Bitcask has a number of advantages owing to its write-once, append-only on-disk data-format and its use of an in-memory hash-table of keys for lookups:

  • Low latency for read and write operations.
  • High throughput, especially when writing an incoming stream of random items: Because the data being written doesn't need to be ordered on disk and because the log-structured design allows for minimal disk-head movement during writes, these operations generally saturate the I/O and disk bandwidth.
  • Single seek to retrieve any value: Bitcask's in-memory hash-table of keys points directly to the locations on disk where the data resides. Bitcask never needs more than one disk-seek to read a value, and the operating system's file-system caching can obviate the need for disk-seeks entirely for some lookups.

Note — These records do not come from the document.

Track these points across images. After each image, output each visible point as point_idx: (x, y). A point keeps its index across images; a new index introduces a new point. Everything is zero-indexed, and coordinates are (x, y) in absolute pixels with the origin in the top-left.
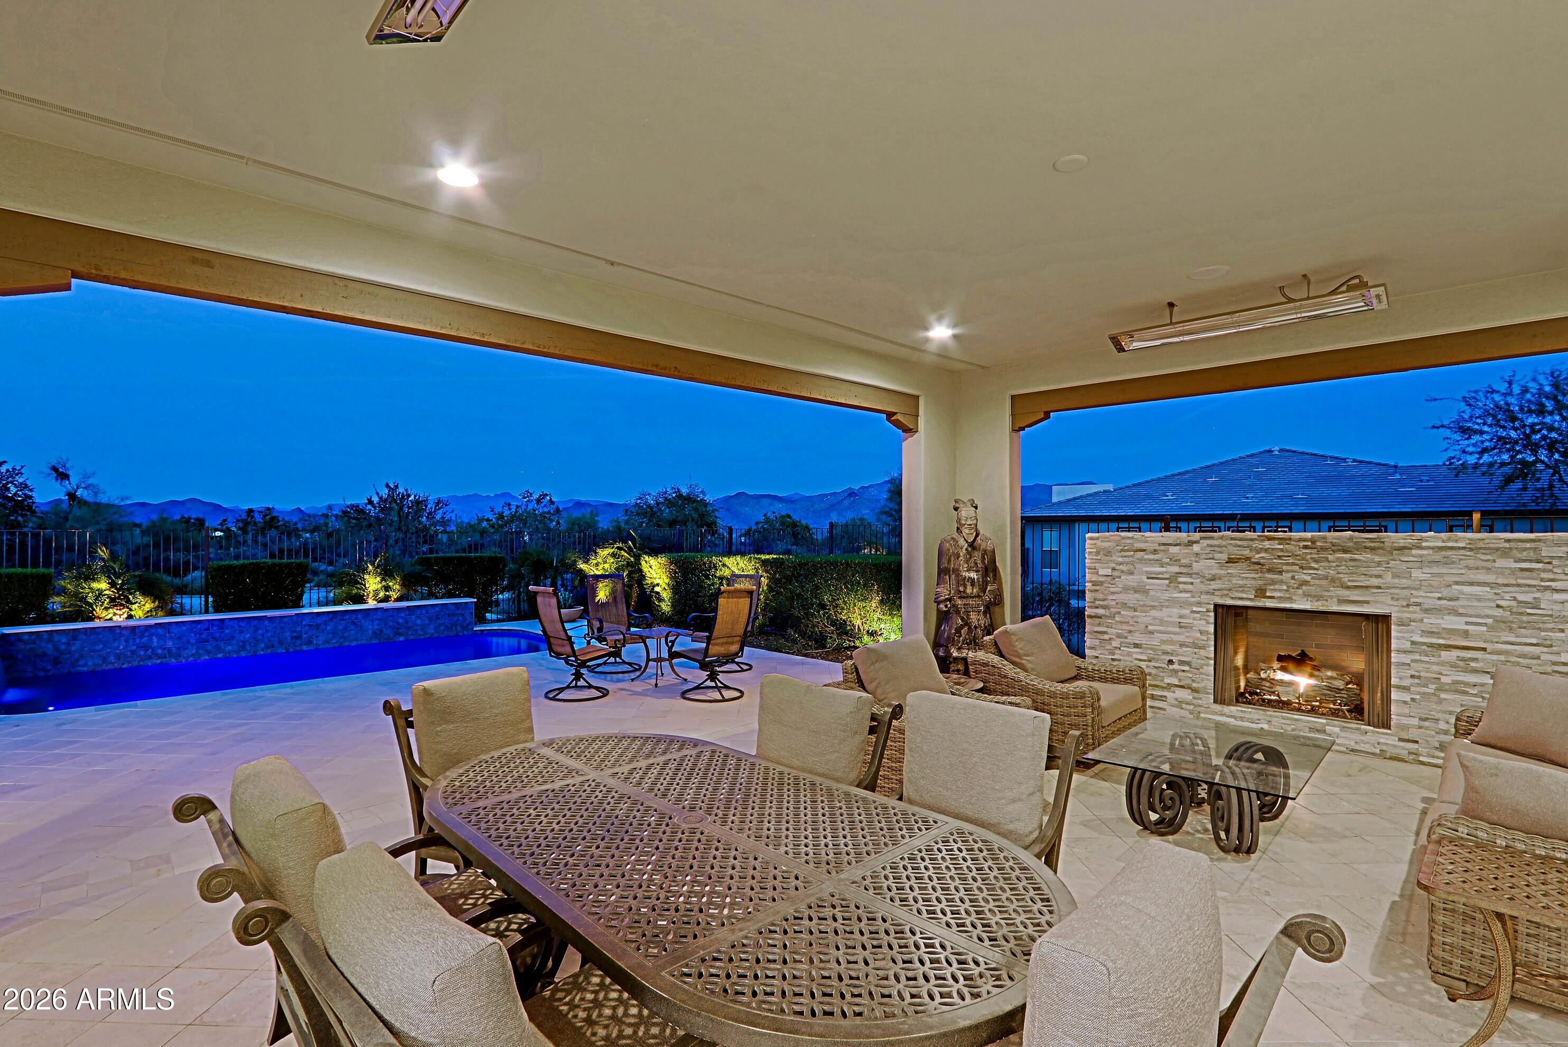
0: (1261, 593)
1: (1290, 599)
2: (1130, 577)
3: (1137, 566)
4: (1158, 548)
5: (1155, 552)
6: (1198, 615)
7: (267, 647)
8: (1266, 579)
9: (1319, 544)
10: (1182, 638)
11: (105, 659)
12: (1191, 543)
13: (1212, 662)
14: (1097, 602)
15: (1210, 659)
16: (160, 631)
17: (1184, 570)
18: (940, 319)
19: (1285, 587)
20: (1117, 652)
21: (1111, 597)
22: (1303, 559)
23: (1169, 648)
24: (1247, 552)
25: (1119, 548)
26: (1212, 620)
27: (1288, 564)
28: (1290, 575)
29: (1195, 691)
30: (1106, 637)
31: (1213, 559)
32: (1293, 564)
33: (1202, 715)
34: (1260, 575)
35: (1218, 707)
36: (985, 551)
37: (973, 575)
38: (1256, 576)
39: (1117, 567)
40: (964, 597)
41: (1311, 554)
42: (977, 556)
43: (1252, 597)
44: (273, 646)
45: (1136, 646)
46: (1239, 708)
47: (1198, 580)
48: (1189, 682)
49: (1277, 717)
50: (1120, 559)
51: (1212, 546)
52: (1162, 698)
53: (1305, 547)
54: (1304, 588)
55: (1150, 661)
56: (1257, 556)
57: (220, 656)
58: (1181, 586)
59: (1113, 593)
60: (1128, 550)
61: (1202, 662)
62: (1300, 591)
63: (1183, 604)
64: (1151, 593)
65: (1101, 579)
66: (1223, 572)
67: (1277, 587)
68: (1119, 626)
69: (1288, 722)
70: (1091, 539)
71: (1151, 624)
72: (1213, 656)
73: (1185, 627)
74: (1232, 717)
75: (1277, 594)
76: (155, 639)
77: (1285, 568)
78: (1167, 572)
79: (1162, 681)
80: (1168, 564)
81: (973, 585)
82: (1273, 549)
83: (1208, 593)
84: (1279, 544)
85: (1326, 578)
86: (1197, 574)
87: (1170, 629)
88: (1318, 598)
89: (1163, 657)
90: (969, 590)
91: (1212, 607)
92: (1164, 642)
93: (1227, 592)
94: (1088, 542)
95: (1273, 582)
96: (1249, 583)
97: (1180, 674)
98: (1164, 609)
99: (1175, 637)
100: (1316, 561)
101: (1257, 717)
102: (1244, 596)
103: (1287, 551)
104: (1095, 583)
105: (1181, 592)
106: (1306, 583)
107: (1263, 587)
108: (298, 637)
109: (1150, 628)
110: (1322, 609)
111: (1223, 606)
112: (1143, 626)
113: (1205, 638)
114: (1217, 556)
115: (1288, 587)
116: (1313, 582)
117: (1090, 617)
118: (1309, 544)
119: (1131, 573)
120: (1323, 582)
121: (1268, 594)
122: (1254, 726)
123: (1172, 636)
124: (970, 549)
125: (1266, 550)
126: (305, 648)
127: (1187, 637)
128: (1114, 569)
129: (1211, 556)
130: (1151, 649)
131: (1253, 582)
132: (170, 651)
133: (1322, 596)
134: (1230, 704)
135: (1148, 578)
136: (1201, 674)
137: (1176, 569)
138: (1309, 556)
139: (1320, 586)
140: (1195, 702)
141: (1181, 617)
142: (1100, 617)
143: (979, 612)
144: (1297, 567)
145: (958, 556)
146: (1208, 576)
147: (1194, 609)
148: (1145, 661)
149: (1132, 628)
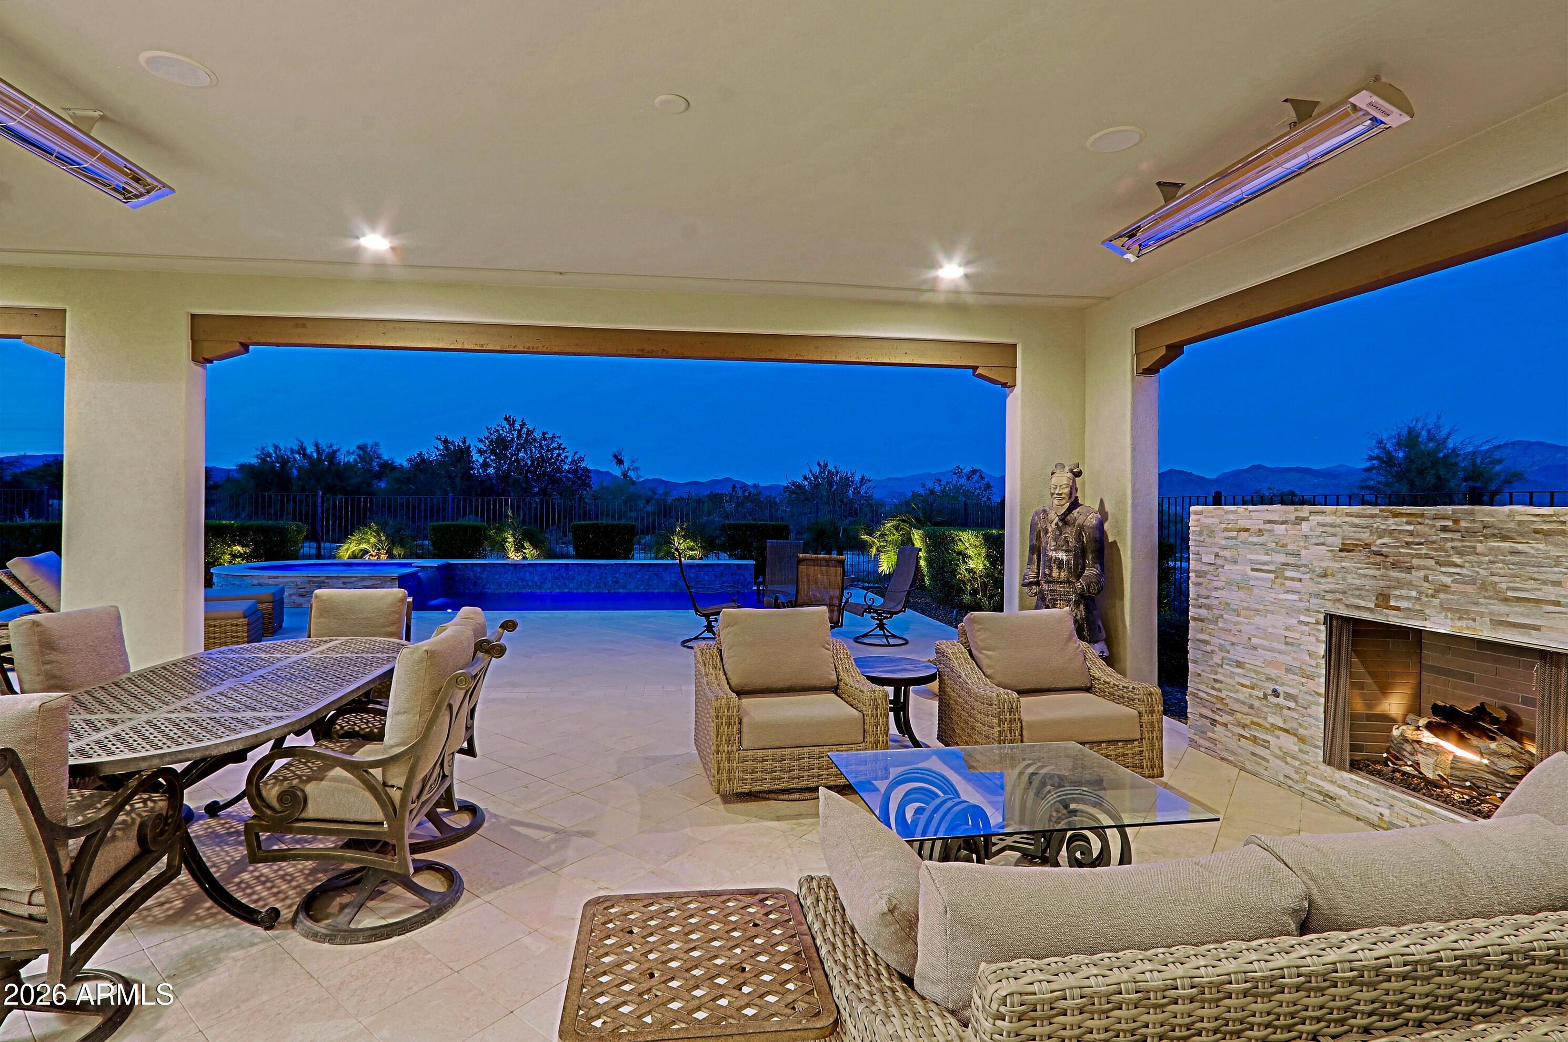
0: (1383, 599)
1: (1421, 614)
2: (1234, 567)
3: (1241, 551)
4: (1262, 527)
5: (1260, 532)
6: (1306, 628)
7: (596, 587)
8: (1389, 578)
9: (1463, 524)
10: (1288, 659)
11: (500, 585)
12: (1299, 520)
13: (1322, 700)
14: (1201, 600)
15: (1319, 694)
16: (531, 569)
17: (1291, 560)
18: (950, 257)
19: (1414, 594)
20: (1220, 670)
21: (1214, 594)
22: (1441, 549)
23: (1273, 672)
24: (1366, 536)
25: (1224, 526)
26: (1323, 636)
27: (1419, 556)
28: (1422, 574)
29: (1302, 740)
30: (1209, 648)
31: (1323, 544)
32: (1428, 557)
33: (1309, 778)
34: (1383, 571)
35: (1328, 770)
36: (1082, 527)
37: (1062, 555)
38: (1378, 573)
39: (1221, 553)
40: (1050, 582)
41: (1452, 540)
42: (1070, 533)
43: (1372, 605)
44: (600, 587)
45: (1240, 665)
46: (1354, 777)
47: (1308, 576)
48: (1295, 725)
49: (1402, 801)
50: (1223, 542)
51: (1324, 525)
52: (1266, 745)
53: (1444, 529)
54: (1442, 596)
55: (1253, 688)
56: (1379, 542)
57: (566, 591)
58: (1288, 583)
59: (1216, 588)
60: (1231, 530)
61: (1310, 698)
62: (1436, 602)
63: (1291, 611)
64: (1256, 591)
65: (1205, 568)
66: (1337, 565)
67: (1404, 592)
68: (1221, 635)
69: (1416, 812)
70: (1196, 513)
71: (1255, 636)
72: (1322, 690)
73: (1292, 644)
74: (1345, 788)
75: (1403, 604)
76: (528, 575)
77: (1415, 562)
78: (1271, 562)
79: (1266, 718)
80: (1273, 550)
81: (1060, 567)
82: (1401, 531)
83: (1318, 596)
84: (1409, 523)
85: (1473, 582)
86: (1306, 566)
87: (1275, 645)
88: (1461, 614)
89: (1267, 684)
90: (1055, 574)
91: (1322, 617)
92: (1269, 663)
93: (1339, 596)
94: (1192, 517)
95: (1400, 584)
96: (1368, 583)
97: (1285, 712)
98: (1269, 616)
99: (1281, 658)
100: (1460, 554)
101: (1375, 795)
102: (1362, 603)
103: (1419, 535)
104: (1199, 574)
105: (1288, 592)
106: (1445, 588)
107: (1386, 591)
108: (616, 582)
109: (1254, 640)
110: (1466, 633)
111: (1338, 617)
112: (1245, 637)
113: (1314, 663)
114: (1330, 540)
115: (1420, 593)
116: (1454, 587)
117: (1195, 619)
118: (1450, 523)
119: (1235, 562)
120: (1469, 589)
121: (1392, 603)
122: (1372, 807)
123: (1277, 655)
124: (1060, 524)
125: (1391, 533)
126: (621, 590)
127: (1294, 659)
128: (1217, 555)
129: (1321, 540)
130: (1255, 671)
131: (1373, 582)
132: (536, 584)
133: (1467, 612)
134: (1341, 768)
135: (1253, 570)
136: (1310, 716)
137: (1282, 558)
138: (1449, 545)
139: (1465, 594)
140: (1301, 755)
141: (1287, 629)
142: (1202, 621)
143: (1069, 601)
144: (1431, 563)
145: (1046, 532)
146: (1318, 570)
147: (1303, 618)
148: (1247, 687)
149: (1234, 639)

  • Predictable lookup and insert performance: Read operations as well as write operations have fixed, predictable behavior. Write operations require only a seek to the end of the current file that is open for writing and an append to that file.
  • Fast, bounded crash recovery: Bitcask's disk format makes recovery straightforward. The only items that might be lost are partially written records at the tail of the file last opened for writes. Recovery need only review the last record or two written and verify checksums to ensure that the data is consistent.
  • Easy backup: Bitcask's disk format means that any utility that archives or copies files in disk-block order will properly backup or copy a Bitcask database.
  • Weakness

    Because Bitcask keeps all keys in memory at all times, the system must have enough memory to contain the entire keyspace in addition to other operational components and the operating system's file-system buffers.